VitalSleep is a prefabricated mouthpiece. It comes in two sizes: medium for men and small for women.

It has a couple of tricks up its sleeve though. It comes with custom molded teeth impressions. This allows individual wearers to achieve a theoretically perfect fit, regardless of the peculiarities of their dentition.

Additionally, VitalSleep also features an Accu-Adjust System, which lets users fine-tune mandibular advancement. Accu-Adjust is a fancy name for a couple of screws that allow for adjustment.

The device has accrued an overwhelmingly positive score at TrustPilot. Most users seem to love it. Those who logged complaints decried bad fit and discomfort.

Unlike most prefabricated appliances, VitalSleep is not a mono-bloc solution. As such, it might be worth a shot. Costing ~$70, price-wise it is an interesting proposition.

PeaceSleeper Review

Some anti-snoring device makers have turned to radically different solutions. PeaceSleeper uses electric impulses to stimulate pharyngeal muscles. Thus, the device is not a dental appliance.

Electric impulse-based muscle stimulation has been around for decades. People have used such devices to work out abdominal muscles etc. Now Peace Sleeper takes a similar approach to battle snoring.
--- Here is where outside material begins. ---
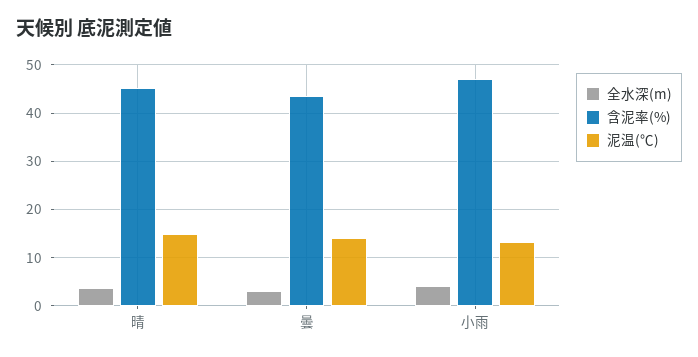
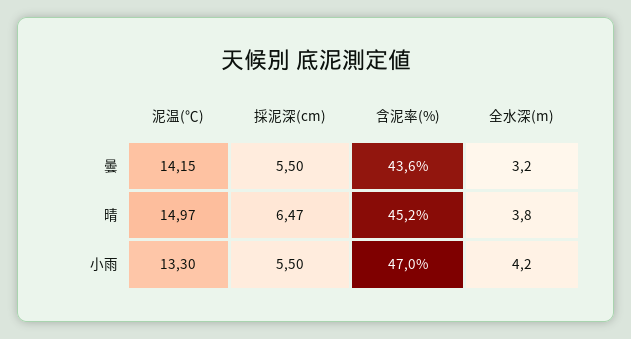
採泥深(cm), 曇: none -> 5.5
採泥深(cm), 晴: none -> 6.47
採泥深(cm), 小雨: none -> 5.5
The device needs to be applied to the throat, under the chin. It detects snoring. When snoring occurs, PeaceSleeper activates, sending electric impulses into the pharyngeal muscles.
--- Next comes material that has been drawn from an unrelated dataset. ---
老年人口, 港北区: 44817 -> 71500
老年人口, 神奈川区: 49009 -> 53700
The solution seems devilishly clever. If it does work as it is supposed to, it may even strengthen atrophied pharyngeal muscles over time, offering a permanent cure.

There are hardly any user reviews available on PeaceSleeper. The jury is still out on this one.

Clinical Trial Evidence

There is plenty of scientific literature available on the subject of the dental treatment of OSA. In addition to what I have covered in this article, there are quite a few clinical trial papers available.

A 1999 study by Jeffrey Pancer et al. has successfully demonstrated the effectiveness of the Thornton Anterior Positioner for snoring, as well as various degrees of OSA. Indeed, the appliance was deemed useful even in cases of severe OSA.

Some 86 percent of trial participants stuck with the program long-term. 32 percent of them reported experiencing discomfort. 60 percent of the participants were “very satisfied” with the results. Only 13 percent were moderately- or very dissatisfied.

A 2013 study by White DP and Shafazand S, at the Harvard Medical School, compared mandibular advancement devices to CPAP. The testing period was one month.

Surprisingly, the study found no difference between the impact of a MAD and CPAP, in adults treated for moderate to mild OSA. The variables tracked were daytime sleepiness, the general quality of life, and 24-hour mean ambulatory blood pressure.

Both treatments proved equally effective.

A 2016 literature review at the University Clinical Hospital in Valencia, Spain, by Serra-Torres, Bellot-Arcis et al., concluded that mandibular advancement alleviates the main symptoms of OSA.

The study found custom-made, adjustable devices superior to prefabricated, mono-bloc solutions.